Speaking to Engineering News Online in a telephone interview, Rolfes CEO Lizette Lynch said this growth came on the back of a strong performance from the group’s food division, while the other divisions also showed strong growth.

“If you extract the noncore trading businesses that were sold during the six months, the group itself, grew very well, with 20% growth in operating margin. Our agricultural division grew by 14%, while the industrials and chemicals businesses also did well,” she pointed out.

DIVISIONAL PERFORMANCE
The group believed it benefited from its diversified product range, industry spread and geographical positioning during challenging economic times.

Despite a 26.9% decrease in its agricultural division’s revenue, to R142.6-million, owing to severe drought conditions in the region, the group deemed the performance satisfactory.

Gross profit margins increased to 30.4%, owing to the effect of the lower-margin trading businesses disposed of effective July 1, 2015, which contributed R53.2-million in revenue for the period to December.

Operating costs also decreased to R18.5-million, from R27.7-million, in the comparative period, owing to the disposal of trading businesses and certain cost savings brought about through effective restructuring initiatives.

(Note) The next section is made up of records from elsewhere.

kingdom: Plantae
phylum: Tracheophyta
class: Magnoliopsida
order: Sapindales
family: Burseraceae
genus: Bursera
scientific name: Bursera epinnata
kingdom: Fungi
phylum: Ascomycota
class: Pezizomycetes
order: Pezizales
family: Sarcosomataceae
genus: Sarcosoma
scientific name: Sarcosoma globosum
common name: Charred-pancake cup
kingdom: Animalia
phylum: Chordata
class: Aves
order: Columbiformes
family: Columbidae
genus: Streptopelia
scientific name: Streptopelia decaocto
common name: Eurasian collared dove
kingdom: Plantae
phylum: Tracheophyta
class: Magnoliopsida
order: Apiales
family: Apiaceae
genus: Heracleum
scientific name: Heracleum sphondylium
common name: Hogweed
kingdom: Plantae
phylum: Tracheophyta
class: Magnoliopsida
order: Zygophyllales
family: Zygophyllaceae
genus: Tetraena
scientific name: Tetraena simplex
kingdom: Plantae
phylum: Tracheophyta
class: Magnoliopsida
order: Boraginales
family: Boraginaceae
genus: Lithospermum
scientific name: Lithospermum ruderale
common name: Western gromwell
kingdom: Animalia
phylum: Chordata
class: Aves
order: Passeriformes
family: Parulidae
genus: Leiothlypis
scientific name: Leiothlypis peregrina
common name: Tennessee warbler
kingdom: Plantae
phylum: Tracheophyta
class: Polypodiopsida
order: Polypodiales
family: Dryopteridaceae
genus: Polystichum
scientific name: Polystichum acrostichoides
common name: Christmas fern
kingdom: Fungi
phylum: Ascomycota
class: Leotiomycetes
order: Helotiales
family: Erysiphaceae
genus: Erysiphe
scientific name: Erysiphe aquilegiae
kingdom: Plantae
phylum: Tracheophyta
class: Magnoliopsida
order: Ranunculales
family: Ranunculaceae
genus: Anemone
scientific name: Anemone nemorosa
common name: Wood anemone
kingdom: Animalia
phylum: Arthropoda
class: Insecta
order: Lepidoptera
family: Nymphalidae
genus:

Meanwhile, Rolfes Chemicals’ revenue decreased by 11.6% to R185.7-million, but its gross profit margins increased to 20.8%, mainly owing to the disposal of the lower-margin business and as a result of an increased service and product basket offering to customers. Operating margins in Rolfes Chemicals improved to 9.6%.

Lynch added that the global drive to discontinue lead-chrome containing products resulted in major customers advising Rolfes Colour Pigments International of their intention to cease using lead-chrome containing products, specifically in the manufacture of paint, which necessitated further business restructuring.

EXPANDING ITS FOOTPRINT
Rolfes was focusing on further expanding its agricultural sector and food sector’s footprint in the Western Cape, KwaZulu-Natal and further into Africa.

Lynch explained that the company’s acquisition of Bragan Chemicals, concluded in October, had leveraged the group to “grow aggressively” in the region, despite it not being on Rolfes’ agenda.

“We have expanded the logistics capabilities, as we believe the Western Cape market is one of the larger growth areas to target,” she noted.

She said that, in terms of expanding across the border, Rolfes would target South Africa’s neighbouring countries.

This included the development of a new distribution channel for foliar feeds in Mozambique and Zambia, which Rolfes noted was performing to expectation.

Lynch noted, however, that there were some barriers to entry, such as product registration. For this reason, the group appointed technical marketing manager on the ground.

Lynch said she remained positive about the year ahead, noting that the company was geared to carry out aggressive cross-selling strategies and focusing on more acquisitions, or perhaps creating a fifth business division, focusing on pharmaceuticals.